» Brief
Update the records below by replacing every occurrence of "Dealer Bear" with "Dealer Fox" and leaving everything else unchanged.
....
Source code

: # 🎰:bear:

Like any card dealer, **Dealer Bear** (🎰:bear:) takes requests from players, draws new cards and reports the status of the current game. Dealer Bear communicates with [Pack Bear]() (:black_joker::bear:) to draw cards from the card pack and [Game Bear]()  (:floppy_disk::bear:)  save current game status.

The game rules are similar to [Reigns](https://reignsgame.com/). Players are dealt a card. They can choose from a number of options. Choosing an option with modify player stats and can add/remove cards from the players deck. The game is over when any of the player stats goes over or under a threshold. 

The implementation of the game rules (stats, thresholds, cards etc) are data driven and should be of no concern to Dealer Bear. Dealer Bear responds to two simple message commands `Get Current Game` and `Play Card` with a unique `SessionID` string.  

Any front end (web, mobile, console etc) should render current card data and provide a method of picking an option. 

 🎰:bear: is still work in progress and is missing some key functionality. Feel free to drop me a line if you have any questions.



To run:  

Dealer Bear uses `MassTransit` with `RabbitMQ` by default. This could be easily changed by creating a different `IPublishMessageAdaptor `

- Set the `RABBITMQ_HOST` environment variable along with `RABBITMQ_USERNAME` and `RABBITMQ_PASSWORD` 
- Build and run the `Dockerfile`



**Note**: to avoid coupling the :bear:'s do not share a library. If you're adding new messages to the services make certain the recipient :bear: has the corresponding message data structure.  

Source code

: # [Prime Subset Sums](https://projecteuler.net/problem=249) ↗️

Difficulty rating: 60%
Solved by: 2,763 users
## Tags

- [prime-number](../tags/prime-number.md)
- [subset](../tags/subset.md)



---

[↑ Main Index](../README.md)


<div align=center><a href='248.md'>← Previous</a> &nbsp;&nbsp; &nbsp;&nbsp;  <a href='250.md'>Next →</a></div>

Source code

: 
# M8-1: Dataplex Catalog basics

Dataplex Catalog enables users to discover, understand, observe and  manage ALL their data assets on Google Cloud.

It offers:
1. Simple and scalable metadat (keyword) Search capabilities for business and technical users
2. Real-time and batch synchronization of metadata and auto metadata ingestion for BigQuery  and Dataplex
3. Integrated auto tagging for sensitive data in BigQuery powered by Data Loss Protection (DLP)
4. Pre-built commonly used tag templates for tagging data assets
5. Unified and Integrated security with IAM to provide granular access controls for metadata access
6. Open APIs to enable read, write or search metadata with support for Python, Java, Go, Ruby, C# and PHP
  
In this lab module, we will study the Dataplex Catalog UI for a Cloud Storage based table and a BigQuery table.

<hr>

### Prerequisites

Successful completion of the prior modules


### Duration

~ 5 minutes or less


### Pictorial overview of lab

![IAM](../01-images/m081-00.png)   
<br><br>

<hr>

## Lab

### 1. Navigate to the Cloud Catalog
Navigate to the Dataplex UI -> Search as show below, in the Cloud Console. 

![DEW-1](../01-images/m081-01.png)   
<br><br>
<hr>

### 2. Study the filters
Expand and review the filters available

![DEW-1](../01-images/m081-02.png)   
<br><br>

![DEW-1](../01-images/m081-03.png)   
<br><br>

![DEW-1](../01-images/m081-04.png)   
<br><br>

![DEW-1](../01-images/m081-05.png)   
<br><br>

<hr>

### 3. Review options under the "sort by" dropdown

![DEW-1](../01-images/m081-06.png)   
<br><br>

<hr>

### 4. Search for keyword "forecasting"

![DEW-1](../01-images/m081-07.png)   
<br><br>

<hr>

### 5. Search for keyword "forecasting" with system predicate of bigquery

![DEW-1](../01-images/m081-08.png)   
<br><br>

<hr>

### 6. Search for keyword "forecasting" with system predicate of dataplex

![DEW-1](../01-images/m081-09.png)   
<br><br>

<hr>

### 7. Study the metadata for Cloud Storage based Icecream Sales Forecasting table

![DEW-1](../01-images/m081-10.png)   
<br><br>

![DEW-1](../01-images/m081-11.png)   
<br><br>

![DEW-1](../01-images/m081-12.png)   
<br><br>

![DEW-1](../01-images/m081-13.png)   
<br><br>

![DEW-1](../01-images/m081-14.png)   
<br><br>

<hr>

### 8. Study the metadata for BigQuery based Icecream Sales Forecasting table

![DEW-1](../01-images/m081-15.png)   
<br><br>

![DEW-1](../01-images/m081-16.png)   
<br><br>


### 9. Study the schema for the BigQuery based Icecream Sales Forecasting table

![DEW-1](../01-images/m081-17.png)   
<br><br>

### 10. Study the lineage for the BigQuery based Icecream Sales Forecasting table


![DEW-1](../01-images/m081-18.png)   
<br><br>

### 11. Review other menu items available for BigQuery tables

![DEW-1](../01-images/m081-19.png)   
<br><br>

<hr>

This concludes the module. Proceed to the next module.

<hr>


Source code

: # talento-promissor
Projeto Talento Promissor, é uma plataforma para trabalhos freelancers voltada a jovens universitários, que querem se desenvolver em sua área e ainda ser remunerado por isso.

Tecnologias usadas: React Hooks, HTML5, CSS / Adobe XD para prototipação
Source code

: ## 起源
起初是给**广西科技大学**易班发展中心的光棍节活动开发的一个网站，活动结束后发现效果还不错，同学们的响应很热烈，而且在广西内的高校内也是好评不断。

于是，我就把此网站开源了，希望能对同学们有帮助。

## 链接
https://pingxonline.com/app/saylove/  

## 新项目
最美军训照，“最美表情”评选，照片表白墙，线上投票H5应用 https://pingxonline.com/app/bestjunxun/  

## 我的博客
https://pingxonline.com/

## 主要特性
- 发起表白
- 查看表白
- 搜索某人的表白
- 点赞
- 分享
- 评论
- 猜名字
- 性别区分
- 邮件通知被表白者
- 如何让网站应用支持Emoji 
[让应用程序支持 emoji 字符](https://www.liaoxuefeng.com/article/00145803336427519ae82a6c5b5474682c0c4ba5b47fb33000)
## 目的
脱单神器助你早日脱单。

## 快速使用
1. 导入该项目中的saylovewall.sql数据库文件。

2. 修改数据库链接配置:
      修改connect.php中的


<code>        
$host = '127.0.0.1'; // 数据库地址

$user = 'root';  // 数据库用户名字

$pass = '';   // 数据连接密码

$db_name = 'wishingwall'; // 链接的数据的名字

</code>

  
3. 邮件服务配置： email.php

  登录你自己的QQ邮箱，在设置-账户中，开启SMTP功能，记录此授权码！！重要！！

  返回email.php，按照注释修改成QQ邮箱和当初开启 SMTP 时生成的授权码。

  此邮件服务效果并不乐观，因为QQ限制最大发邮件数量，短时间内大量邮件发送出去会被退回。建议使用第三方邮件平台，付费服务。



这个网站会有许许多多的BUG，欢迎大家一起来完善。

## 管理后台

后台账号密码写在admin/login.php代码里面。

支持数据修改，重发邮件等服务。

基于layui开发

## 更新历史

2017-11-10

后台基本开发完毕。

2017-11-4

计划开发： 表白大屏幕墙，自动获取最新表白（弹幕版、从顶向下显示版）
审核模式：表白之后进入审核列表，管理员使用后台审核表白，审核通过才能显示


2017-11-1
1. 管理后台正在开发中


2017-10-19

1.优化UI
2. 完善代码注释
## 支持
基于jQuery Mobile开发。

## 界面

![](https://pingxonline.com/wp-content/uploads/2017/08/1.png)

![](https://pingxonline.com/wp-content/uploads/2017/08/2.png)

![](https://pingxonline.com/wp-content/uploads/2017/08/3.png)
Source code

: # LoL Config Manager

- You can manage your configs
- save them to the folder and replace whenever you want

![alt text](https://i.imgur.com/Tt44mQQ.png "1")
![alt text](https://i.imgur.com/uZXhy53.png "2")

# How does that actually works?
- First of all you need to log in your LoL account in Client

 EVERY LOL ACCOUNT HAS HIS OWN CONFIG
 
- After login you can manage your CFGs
....
» Answer section
Source code

: # 🎰:bear:

Like any card dealer, **Dealer Fox** (🎰:bear:) takes requests from players, draws new cards and reports the status of the current game. Dealer Fox communicates with [Pack Bear]() (:black_joker::bear:) to draw cards from the card pack and [Game Bear]()  (:floppy_disk::bear:)  save current game status.

The game rules are similar to [Reigns](https://reignsgame.com/). Players are dealt a card. They can choose from a number of options. Choosing an option with modify player stats and can add/remove cards from the players deck. The game is over when any of the player stats goes over or under a threshold. 

The implementation of the game rules (stats, thresholds, cards etc) are data driven and should be of no concern to Dealer Fox. Dealer Fox responds to two simple message commands `Get Current Game` and `Play Card` with a unique `SessionID` string.  

Any front end (web, mobile, console etc) should render current card data and provide a method of picking an option. 

 🎰:bear: is still work in progress and is missing some key functionality. Feel free to drop me a line if you have any questions.



To run:  

Dealer Fox uses `MassTransit` with `RabbitMQ` by default. This could be easily changed by creating a different `IPublishMessageAdaptor `

- Set the `RABBITMQ_HOST` environment variable along with `RABBITMQ_USERNAME` and `RABBITMQ_PASSWORD` 
- Build and run the `Dockerfile`



**Note**: to avoid coupling the :bear:'s do not share a library. If you're adding new messages to the services make certain the recipient :bear: has the corresponding message data structure.  

Source code

: # [Prime Subset Sums](https://projecteuler.net/problem=249) ↗️

Difficulty rating: 60%
Solved by: 2,763 users
## Tags

- [prime-number](../tags/prime-number.md)
- [subset](../tags/subset.md)



---

[↑ Main Index](../README.md)


<div align=center><a href='248.md'>← Previous</a> &nbsp;&nbsp; &nbsp;&nbsp;  <a href='250.md'>Next →</a></div>

Source code

: 
# M8-1: Dataplex Catalog basics

Dataplex Catalog enables users to discover, understand, observe and  manage ALL their data assets on Google Cloud.

It offers:
1. Simple and scalable metadat (keyword) Search capabilities for business and technical users
2. Real-time and batch synchronization of metadata and auto metadata ingestion for BigQuery  and Dataplex
3. Integrated auto tagging for sensitive data in BigQuery powered by Data Loss Protection (DLP)
4. Pre-built commonly used tag templates for tagging data assets
5. Unified and Integrated security with IAM to provide granular access controls for metadata access
6. Open APIs to enable read, write or search metadata with support for Python, Java, Go, Ruby, C# and PHP
  
In this lab module, we will study the Dataplex Catalog UI for a Cloud Storage based table and a BigQuery table.

<hr>

### Prerequisites

Successful completion of the prior modules


### Duration

~ 5 minutes or less


### Pictorial overview of lab

![IAM](../01-images/m081-00.png)   
<br><br>

<hr>

## Lab

### 1. Navigate to the Cloud Catalog
Navigate to the Dataplex UI -> Search as show below, in the Cloud Console. 

![DEW-1](../01-images/m081-01.png)   
<br><br>
<hr>

### 2. Study the filters
Expand and review the filters available

![DEW-1](../01-images/m081-02.png)   
<br><br>

![DEW-1](../01-images/m081-03.png)   
<br><br>

![DEW-1](../01-images/m081-04.png)   
<br><br>

![DEW-1](../01-images/m081-05.png)   
<br><br>

<hr>

### 3. Review options under the "sort by" dropdown

![DEW-1](../01-images/m081-06.png)   
<br><br>

<hr>

### 4. Search for keyword "forecasting"

![DEW-1](../01-images/m081-07.png)   
<br><br>

<hr>

### 5. Search for keyword "forecasting" with system predicate of bigquery

![DEW-1](../01-images/m081-08.png)   
<br><br>

<hr>

### 6. Search for keyword "forecasting" with system predicate of dataplex

![DEW-1](../01-images/m081-09.png)   
<br><br>

<hr>

### 7. Study the metadata for Cloud Storage based Icecream Sales Forecasting table

![DEW-1](../01-images/m081-10.png)   
<br><br>

![DEW-1](../01-images/m081-11.png)   
<br><br>

![DEW-1](../01-images/m081-12.png)   
<br><br>

![DEW-1](../01-images/m081-13.png)   
<br><br>

![DEW-1](../01-images/m081-14.png)   
<br><br>

<hr>

### 8. Study the metadata for BigQuery based Icecream Sales Forecasting table

![DEW-1](../01-images/m081-15.png)   
<br><br>

![DEW-1](../01-images/m081-16.png)   
<br><br>


### 9. Study the schema for the BigQuery based Icecream Sales Forecasting table

![DEW-1](../01-images/m081-17.png)   
<br><br>

### 10. Study the lineage for the BigQuery based Icecream Sales Forecasting table


![DEW-1](../01-images/m081-18.png)   
<br><br>

### 11. Review other menu items available for BigQuery tables

![DEW-1](../01-images/m081-19.png)   
<br><br>

<hr>

This concludes the module. Proceed to the next module.

<hr>


Source code

: # talento-promissor
Projeto Talento Promissor, é uma plataforma para trabalhos freelancers voltada a jovens universitários, que querem se desenvolver em sua área e ainda ser remunerado por isso.

Tecnologias usadas: React Hooks, HTML5, CSS / Adobe XD para prototipação
Source code

: ## 起源
起初是给**广西科技大学**易班发展中心的光棍节活动开发的一个网站，活动结束后发现效果还不错，同学们的响应很热烈，而且在广西内的高校内也是好评不断。

于是，我就把此网站开源了，希望能对同学们有帮助。

## 链接
https://pingxonline.com/app/saylove/  

## 新项目
最美军训照，“最美表情”评选，照片表白墙，线上投票H5应用 https://pingxonline.com/app/bestjunxun/  

## 我的博客
https://pingxonline.com/

## 主要特性
- 发起表白
- 查看表白
- 搜索某人的表白
- 点赞
- 分享
- 评论
- 猜名字
- 性别区分
- 邮件通知被表白者
- 如何让网站应用支持Emoji 
[让应用程序支持 emoji 字符](https://www.liaoxuefeng.com/article/00145803336427519ae82a6c5b5474682c0c4ba5b47fb33000)
## 目的
脱单神器助你早日脱单。

## 快速使用
1. 导入该项目中的saylovewall.sql数据库文件。

2. 修改数据库链接配置:
      修改connect.php中的


<code>        
$host = '127.0.0.1'; // 数据库地址

$user = 'root';  // 数据库用户名字

$pass = '';   // 数据连接密码

$db_name = 'wishingwall'; // 链接的数据的名字

</code>

  
3. 邮件服务配置： email.php

  登录你自己的QQ邮箱，在设置-账户中，开启SMTP功能，记录此授权码！！重要！！

  返回email.php，按照注释修改成QQ邮箱和当初开启 SMTP 时生成的授权码。

  此邮件服务效果并不乐观，因为QQ限制最大发邮件数量，短时间内大量邮件发送出去会被退回。建议使用第三方邮件平台，付费服务。



这个网站会有许许多多的BUG，欢迎大家一起来完善。

## 管理后台

后台账号密码写在admin/login.php代码里面。

支持数据修改，重发邮件等服务。

基于layui开发

## 更新历史

2017-11-10

后台基本开发完毕。

2017-11-4

计划开发： 表白大屏幕墙，自动获取最新表白（弹幕版、从顶向下显示版）
审核模式：表白之后进入审核列表，管理员使用后台审核表白，审核通过才能显示


2017-11-1
1. 管理后台正在开发中


2017-10-19

1.优化UI
2. 完善代码注释
## 支持
基于jQuery Mobile开发。

## 界面

![](https://pingxonline.com/wp-content/uploads/2017/08/1.png)

![](https://pingxonline.com/wp-content/uploads/2017/08/2.png)

![](https://pingxonline.com/wp-content/uploads/2017/08/3.png)
Source code

: # LoL Config Manager

- You can manage your configs
- save them to the folder and replace whenever you want

![alt text](https://i.imgur.com/Tt44mQQ.png "1")
![alt text](https://i.imgur.com/uZXhy53.png "2")

# How does that actually works?
- First of all you need to log in your LoL account in Client

 EVERY LOL ACCOUNT HAS HIS OWN CONFIG
 
- After login you can manage your CFGs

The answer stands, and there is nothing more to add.